Our average volume is nine to 12 total reps, and our linemen add an extra set of two reps. Intensity varies from 60 to 85 percent of one-rep maximum (1RM).
Trap bar dead lift: We use this movement to train resisted ground-based hip extension. The volume varies between nine and 15 total reps, with preset loads ranging from 225 to 405 pounds depending on each athlete’s position. Using preset resistance makes our training more efficient because athletes can work down the line rather than waste time changing weights.
Back squat: Another foundational lift in our program, intensities in the back squat range from 55 to 75 percent of 1RM. We focus on lower resistance with this lift due to the change of direction, repetitive maximal sprinting, and constant contact experienced by the athletes’ legs during the season. Players who do not take as many reps in practices and games will routinely add weight to their final sets, finishing anywhere between 75 and 90 percent.
Two-board/Two-block bench press: Because athletes’ shoulders can get banged up during the season, we use two or three boards or a “shoulder-saver” block when doing the bench press. These tools slightly decrease the range of motion of the lift and help protect the shoulder.
In addition, this is a tremendous strategy for overloading on the press throughout the season. Our intensities range from 75 percent in week one to 82 percent in weeks 10 to 14. The final set progresses from a double at 82 percent in week one to a single at 92 percent or higher in the final weeks.
We finish each bench press session with a max-reps set at 185, 205, or 225 pounds. This is vital for enhancing muscle tissues and muscle endurance capabilities. Some of our younger athletes are not yet proficient with max-rep sets of 225 pounds, so we allow lower numbers to ensure more volume.
Neutral grip bench press: We switch to the neutral grip bar on Wednesdays because the motion used to press it has a direct correlation to football-specific actions like blocking. Intensities range between 72 and 82 percent of standard-bar 1RM, and the athletes complete five to 10 reps per set.
Complementing the core lifts, our in-season strength program also contains a variety of auxiliary lifts. The term “auxiliary” can be misleading — these exercises are by no means less important. In fact, they serve many purposes, including strengthening muscles not used as prime movers in our core lifts, adding volume to areas already addressed in our core lifts, and mimicking football movements.
In-season, our auxiliary volume is 900 to 1,200 reps each week. Before red flags pop up in your head, keep in mind that we don’t do every rep at maximal resistance. Rather, we usually utilize a lower load that allows for 12 to 15 reps of each exercise.
Many of our auxiliary movements focus on the back and core. Football requires a lot of upper-body pushing, especially in the trenches.

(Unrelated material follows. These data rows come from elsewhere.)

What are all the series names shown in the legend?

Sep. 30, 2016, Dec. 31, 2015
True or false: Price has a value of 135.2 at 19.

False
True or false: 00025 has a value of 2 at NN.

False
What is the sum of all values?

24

To address this and provide muscular balance, we maintain a 2-1 ratio of pull-to-push lifts and incorporate external rotations of the shoulder joint. Some of our sample pulling exercises include bodyweight and resisted pull-ups, cable pulldowns, cable rows, dumbbell rows, and band-resisted and TRX-resisted pull-aparts, all with varying grip requirements.

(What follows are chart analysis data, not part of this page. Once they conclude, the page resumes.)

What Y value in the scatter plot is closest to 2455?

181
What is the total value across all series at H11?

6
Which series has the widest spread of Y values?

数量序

To develop core strength, we use exercises that involve anti-rotation, resisted hip flexion, and spinal erector emphasis. Strong anti-rotation transfers well to the football field due to the torque involved in the game. In addition, research shows that resisted hip flexion in a suspended position helps combat injuries in the lower abdominals and hip flexors. Finally, our athletes need strong spinal erectors to transfer power efficiently through their posterior chains. We utilize band-resisted Pavlov presses, suspended straight-leg and bent-leg raises, and normal and reverse hyperextensions in our core work.